My daughters grew up always on property edged by woods, in small towns but on the far reaches of such. They were great pretenders and while we spent most summer days on the sand by the lake, they would gather mementos from the woods and bring them home tucked inside of baseball caps or sand pails. Berry brown shoulders and peeling noses (in days when the sun was still considered good for our bodies as well as our spirit) bright swimwear at the beginning of summer and faded to pastels by the early days of autumn.
I cannot see the hummingbirds and not think of them as part of the faery kingdom, along with dragonflies and ladybugs, it is a magical world that lingers.
A few summers past on a visit to Penticton’s over the top, five level second hand bookstore, I brought home a coffee table book of faery art but much of it had a kind of darkness that I didn’t love.
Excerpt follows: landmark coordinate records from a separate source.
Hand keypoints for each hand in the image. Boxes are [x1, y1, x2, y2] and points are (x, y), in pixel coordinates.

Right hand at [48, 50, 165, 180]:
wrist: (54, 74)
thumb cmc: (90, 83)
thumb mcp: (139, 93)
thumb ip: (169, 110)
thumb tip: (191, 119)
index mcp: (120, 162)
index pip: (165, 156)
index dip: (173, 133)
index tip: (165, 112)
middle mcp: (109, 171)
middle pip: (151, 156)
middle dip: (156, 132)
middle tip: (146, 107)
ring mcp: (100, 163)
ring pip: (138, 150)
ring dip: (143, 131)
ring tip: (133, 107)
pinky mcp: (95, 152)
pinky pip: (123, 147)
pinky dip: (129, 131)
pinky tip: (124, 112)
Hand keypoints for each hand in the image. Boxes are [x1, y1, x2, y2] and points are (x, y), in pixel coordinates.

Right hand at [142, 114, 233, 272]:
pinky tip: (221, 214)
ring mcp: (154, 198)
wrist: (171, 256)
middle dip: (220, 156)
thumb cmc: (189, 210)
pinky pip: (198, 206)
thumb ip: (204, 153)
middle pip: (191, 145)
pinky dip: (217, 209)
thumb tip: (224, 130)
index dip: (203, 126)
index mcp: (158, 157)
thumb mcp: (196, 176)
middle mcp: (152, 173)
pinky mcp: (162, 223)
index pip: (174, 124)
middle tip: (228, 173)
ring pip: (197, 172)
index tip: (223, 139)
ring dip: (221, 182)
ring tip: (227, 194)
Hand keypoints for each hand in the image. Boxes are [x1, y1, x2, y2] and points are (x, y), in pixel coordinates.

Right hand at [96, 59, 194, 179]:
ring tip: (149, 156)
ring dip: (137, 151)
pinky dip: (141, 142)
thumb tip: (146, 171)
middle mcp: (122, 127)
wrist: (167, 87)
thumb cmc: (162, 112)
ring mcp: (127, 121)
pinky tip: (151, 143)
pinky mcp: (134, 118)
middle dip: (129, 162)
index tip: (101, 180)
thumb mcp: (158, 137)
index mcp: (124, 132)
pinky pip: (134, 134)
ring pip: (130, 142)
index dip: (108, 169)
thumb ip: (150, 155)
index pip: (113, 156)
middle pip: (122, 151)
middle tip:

Brian Froud’s pressed faeries and other lovelies, the old book of flower and woodland fairies, and and everyone’s beloved tinkerbell are all fairly clear images we can conjure.
Nordic myths nymphs, faeries and gnomes are beings of a different fibre, more akin to Okanagan stick people and the likes. Some beautiful, some tricksters, and you don’t have to believe for them to play with you! Something about summer, perhaps the meteor showers watched in darkness from blankets on the grass, prairie fireflies, campfire sparks all bring to mind the other worldliness of childhood imaginings, the very best kinds, the ones that do not leave the edge of grown up minds.